→ **Instruction**
Across the records below, how many lines include the word "をもっと見る"? State only the number.

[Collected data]

======

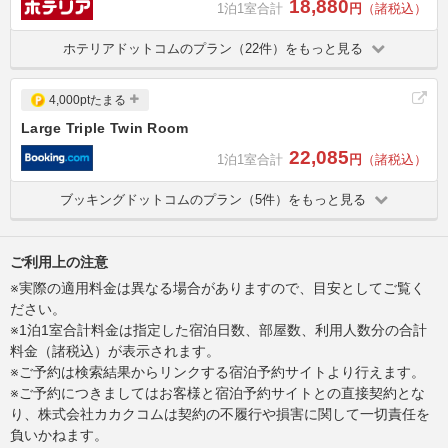
18,880
1泊1室合計
円
（諸税込）
ホテリアドットコムのプラン（22件）をもっと見る
4,000ptたまる
Large Triple Twin Room
22,085
1泊1室合計
円
（諸税込）
ブッキングドットコムのプラン（5件）をもっと見る
ご利用上の注意
※実際の適用料金は異なる場合がありますので、目安としてご覧く
ださい。
※1泊1室合計料金は指定した宿泊日数、部屋数、利用人数分の合計
料金（諸税込）が表示されます。
※ご予約は検索結果からリンクする宿泊予約サイトより行えます。
※ご予約につきましてはお客様と宿泊予約サイトとの直接契約とな
り、株式会社カカクコムは契約の不履行や損害に関して一切責任を
負いかねます。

======

→ **Worked solution**
2